* **Your assignment**: Reproduce the text lines of the records below with no changes at all, omitting the pictures.

[Dataset entries]
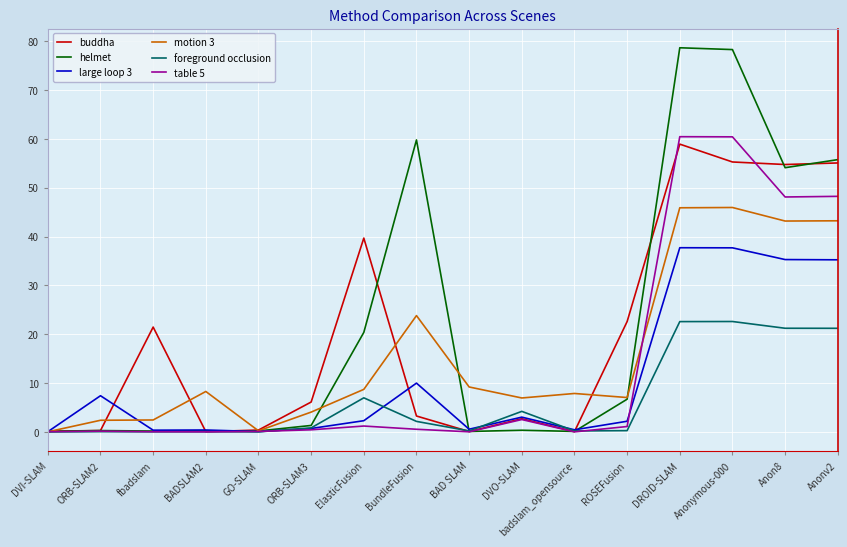

What is the maximum value shown in the chart?

78.6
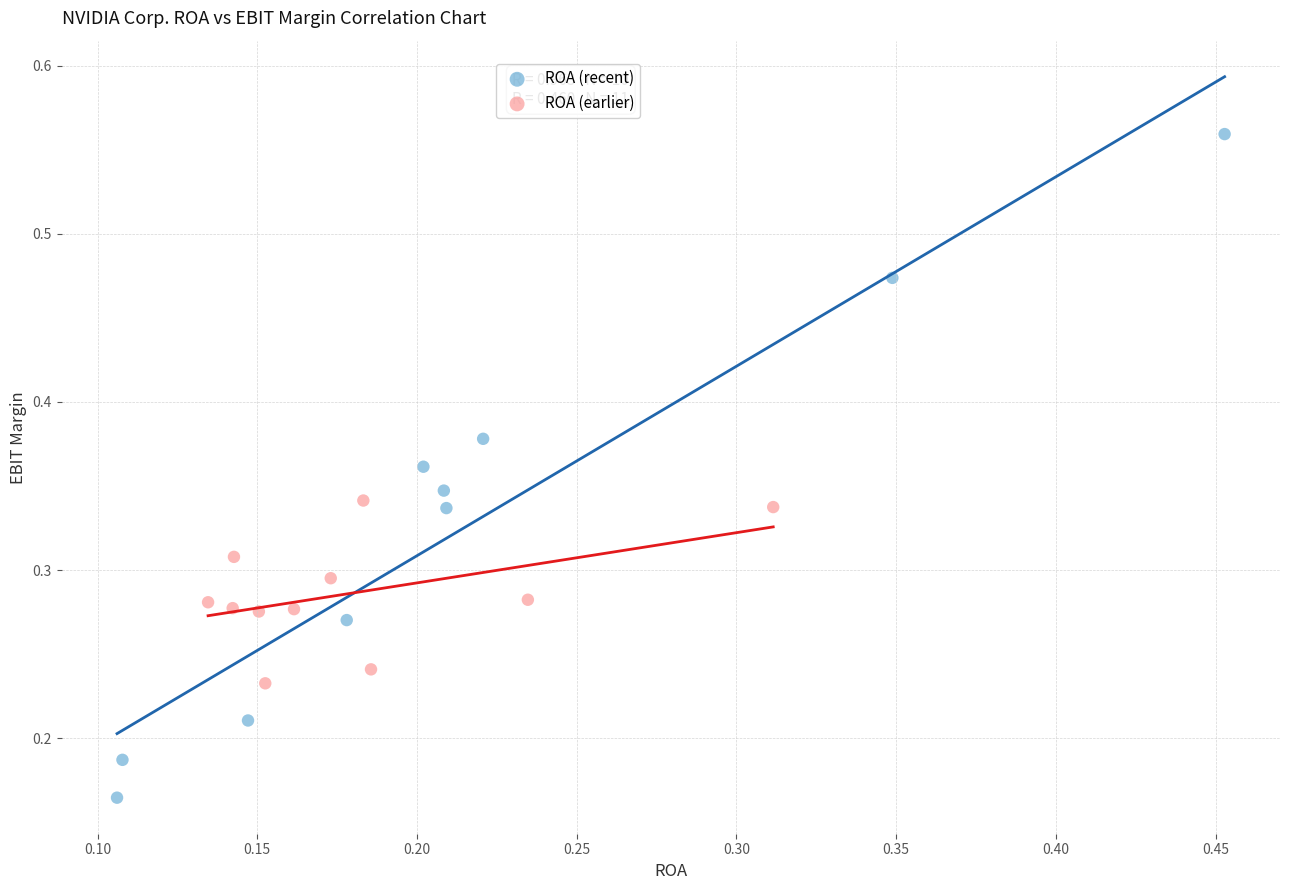

Which series contains the highest Y value?

ROA (recent)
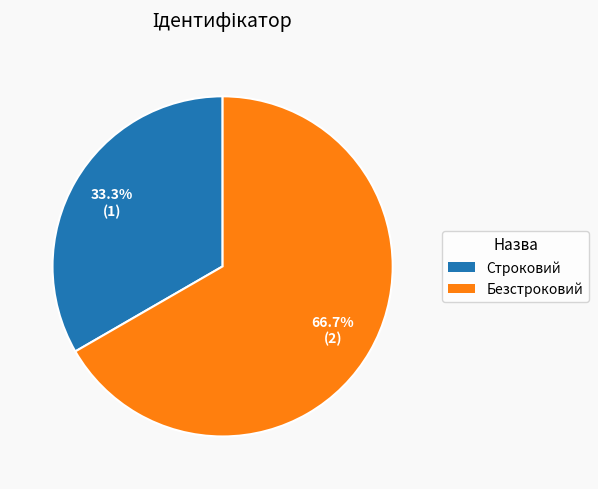

What is the largest slice in the pie chart?

Безстроковий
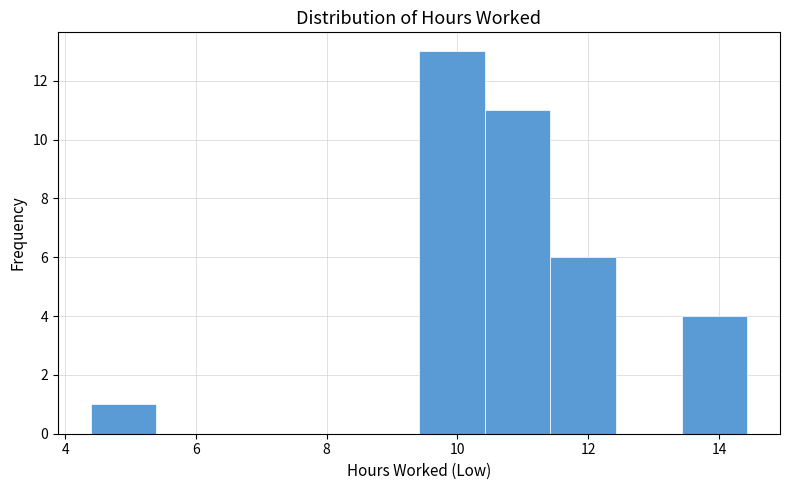

Reading left to right, list every bar in this chart as the range it spans on the x-axis followed by its height. Neither the bar edges nor the heights are printed on the chart, so give them approximately, as read against the axes.

4.4 to 5.4: 1
5.4 to 6.4: 0
6.4 to 7.4: 0
7.4 to 8.4: 0
8.4 to 9.4: 0
9.4 to 10.4: 13
10.4 to 11.4: 11
11.4 to 12.4: 6
12.4 to 13.4: 0
13.4 to 14.4: 4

* **Task result**:
What is the maximum value shown in the chart?

78.6

Which series contains the highest Y value?

ROA (recent)

What is the largest slice in the pie chart?

Безстроковий

Reading left to right, list every bar in this chart as the range it spans on the x-axis followed by its height. Neither the bar edges nor the heights are printed on the chart, so give them approximately, as read against the axes.

4.4 to 5.4: 1
5.4 to 6.4: 0
6.4 to 7.4: 0
7.4 to 8.4: 0
8.4 to 9.4: 0
9.4 to 10.4: 13
10.4 to 11.4: 11
11.4 to 12.4: 6
12.4 to 13.4: 0
13.4 to 14.4: 4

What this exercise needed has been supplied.